*About this task*.
In the copy, include all of the listing exactly and none of its pictures.

*Entries supplied*.
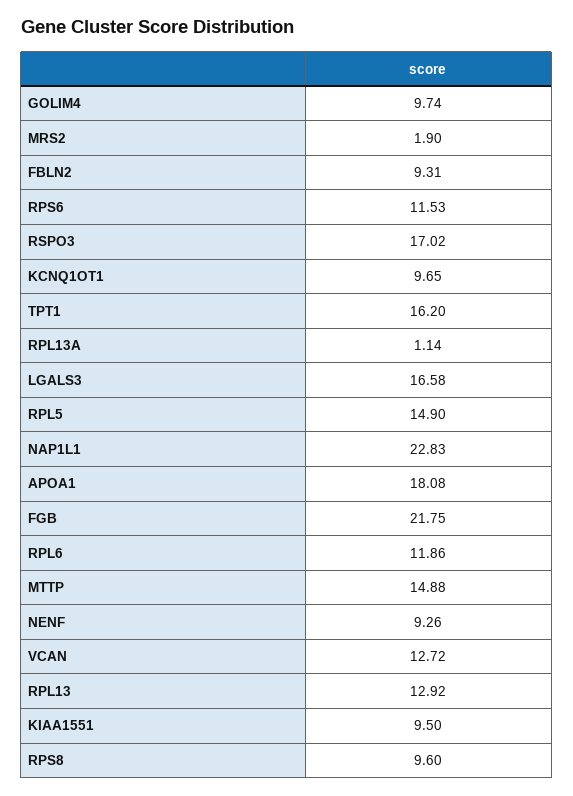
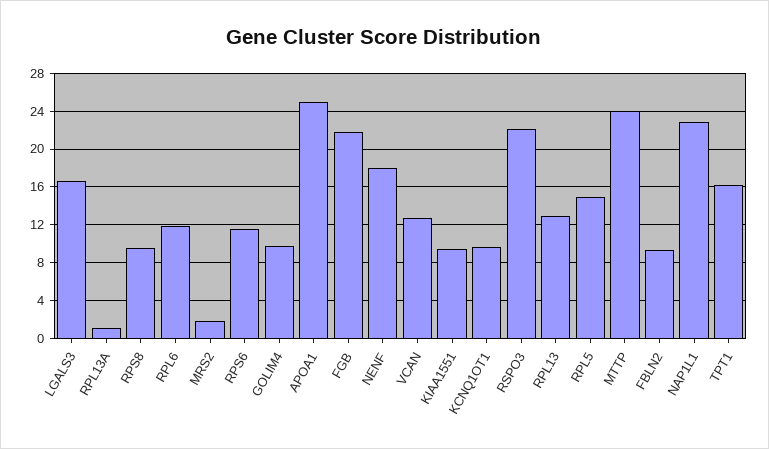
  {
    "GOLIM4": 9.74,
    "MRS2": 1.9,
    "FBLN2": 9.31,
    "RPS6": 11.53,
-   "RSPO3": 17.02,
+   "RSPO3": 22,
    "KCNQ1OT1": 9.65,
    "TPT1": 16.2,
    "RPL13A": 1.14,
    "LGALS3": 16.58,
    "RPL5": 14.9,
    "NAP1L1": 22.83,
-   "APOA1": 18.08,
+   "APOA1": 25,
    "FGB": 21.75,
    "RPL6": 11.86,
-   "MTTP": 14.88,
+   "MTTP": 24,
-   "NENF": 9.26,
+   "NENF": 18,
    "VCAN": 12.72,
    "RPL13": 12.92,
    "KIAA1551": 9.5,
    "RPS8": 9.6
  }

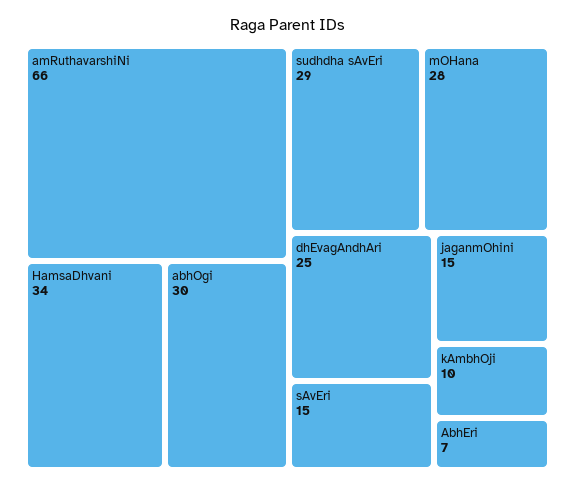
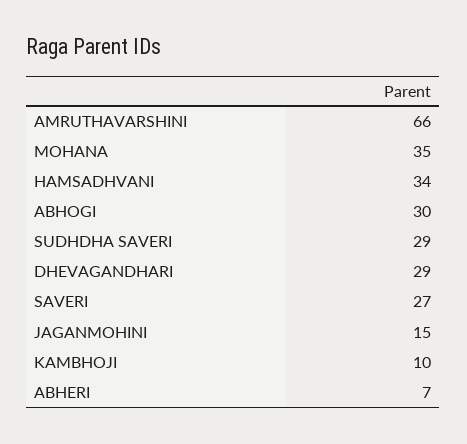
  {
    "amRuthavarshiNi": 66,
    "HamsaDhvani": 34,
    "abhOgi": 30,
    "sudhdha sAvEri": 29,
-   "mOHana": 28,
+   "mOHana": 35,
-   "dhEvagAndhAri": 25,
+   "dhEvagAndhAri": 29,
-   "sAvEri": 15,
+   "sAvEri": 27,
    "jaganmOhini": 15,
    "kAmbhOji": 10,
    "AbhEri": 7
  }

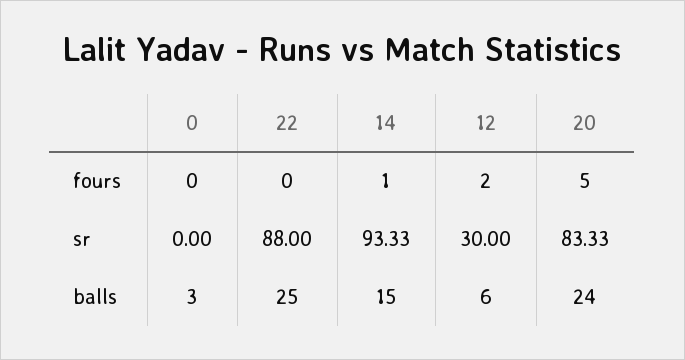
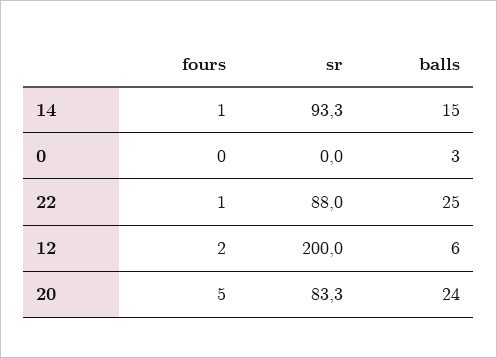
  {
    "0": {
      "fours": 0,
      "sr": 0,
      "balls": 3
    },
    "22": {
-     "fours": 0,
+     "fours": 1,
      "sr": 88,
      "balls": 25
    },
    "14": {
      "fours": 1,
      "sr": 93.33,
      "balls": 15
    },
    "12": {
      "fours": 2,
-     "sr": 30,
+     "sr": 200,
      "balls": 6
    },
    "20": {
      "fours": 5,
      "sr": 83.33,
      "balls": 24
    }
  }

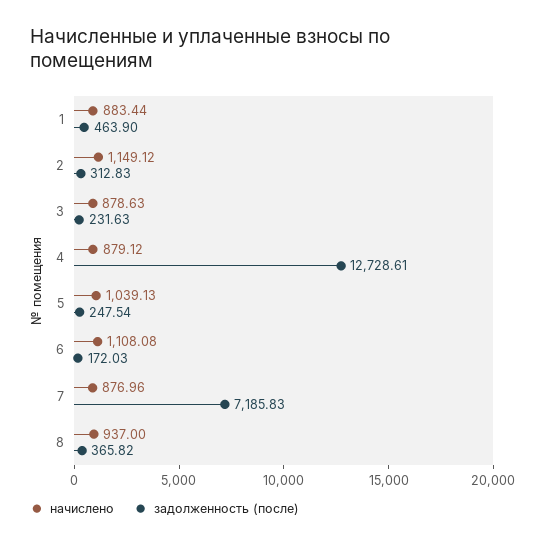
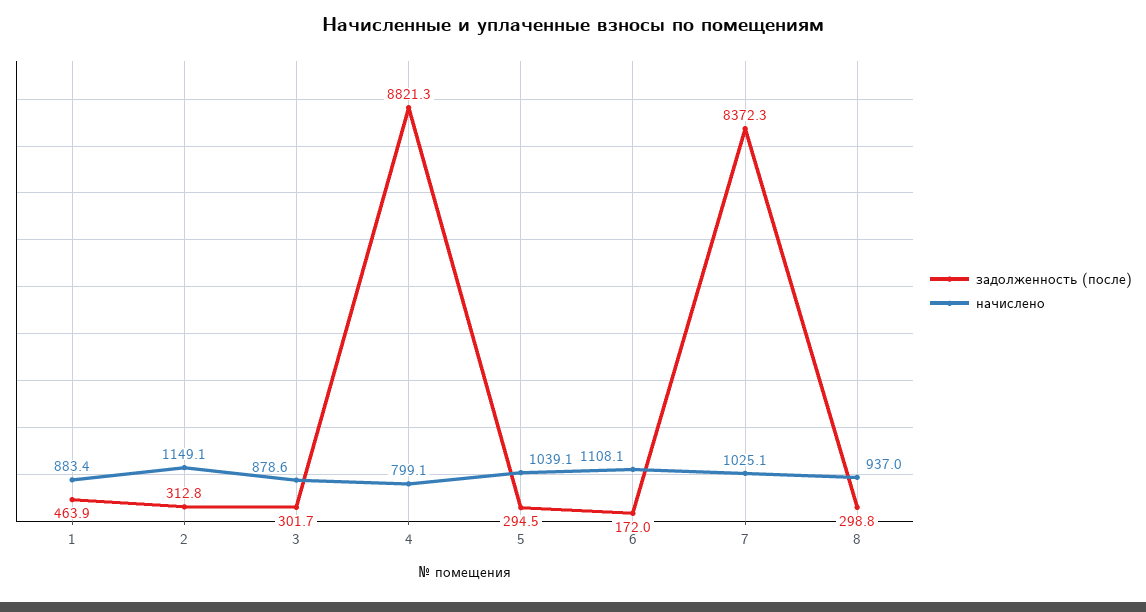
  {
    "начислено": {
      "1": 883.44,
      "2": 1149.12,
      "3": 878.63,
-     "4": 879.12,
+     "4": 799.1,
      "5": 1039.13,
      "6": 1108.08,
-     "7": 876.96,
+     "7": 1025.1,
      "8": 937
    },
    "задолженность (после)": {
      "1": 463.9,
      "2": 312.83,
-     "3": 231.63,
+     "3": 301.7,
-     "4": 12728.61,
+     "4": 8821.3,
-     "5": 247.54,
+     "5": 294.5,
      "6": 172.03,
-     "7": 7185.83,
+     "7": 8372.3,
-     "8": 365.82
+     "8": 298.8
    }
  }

*Answer for this exercise*.
  {
    "GOLIM4": 9.74,
    "MRS2": 1.9,
    "FBLN2": 9.31,
    "RPS6": 11.53,
-   "RSPO3": 17.02,
+   "RSPO3": 22,
    "KCNQ1OT1": 9.65,
    "TPT1": 16.2,
    "RPL13A": 1.14,
    "LGALS3": 16.58,
    "RPL5": 14.9,
    "NAP1L1": 22.83,
-   "APOA1": 18.08,
+   "APOA1": 25,
    "FGB": 21.75,
    "RPL6": 11.86,
-   "MTTP": 14.88,
+   "MTTP": 24,
-   "NENF": 9.26,
+   "NENF": 18,
    "VCAN": 12.72,
    "RPL13": 12.92,
    "KIAA1551": 9.5,
    "RPS8": 9.6
  }

  {
    "amRuthavarshiNi": 66,
    "HamsaDhvani": 34,
    "abhOgi": 30,
    "sudhdha sAvEri": 29,
-   "mOHana": 28,
+   "mOHana": 35,
-   "dhEvagAndhAri": 25,
+   "dhEvagAndhAri": 29,
-   "sAvEri": 15,
+   "sAvEri": 27,
    "jaganmOhini": 15,
    "kAmbhOji": 10,
    "AbhEri": 7
  }

  {
    "0": {
      "fours": 0,
      "sr": 0,
      "balls": 3
    },
    "22": {
-     "fours": 0,
+     "fours": 1,
      "sr": 88,
      "balls": 25
    },
    "14": {
      "fours": 1,
      "sr": 93.33,
      "balls": 15
    },
    "12": {
      "fours": 2,
-     "sr": 30,
+     "sr": 200,
      "balls": 6
    },
    "20": {
      "fours": 5,
      "sr": 83.33,
      "balls": 24
    }
  }

  {
    "начислено": {
      "1": 883.44,
      "2": 1149.12,
      "3": 878.63,
-     "4": 879.12,
+     "4": 799.1,
      "5": 1039.13,
      "6": 1108.08,
-     "7": 876.96,
+     "7": 1025.1,
      "8": 937
    },
    "задолженность (после)": {
      "1": 463.9,
      "2": 312.83,
-     "3": 231.63,
+     "3": 301.7,
-     "4": 12728.61,
+     "4": 8821.3,
-     "5": 247.54,
+     "5": 294.5,
      "6": 172.03,
-     "7": 7185.83,
+     "7": 8372.3,
-     "8": 365.82
+     "8": 298.8
    }
  }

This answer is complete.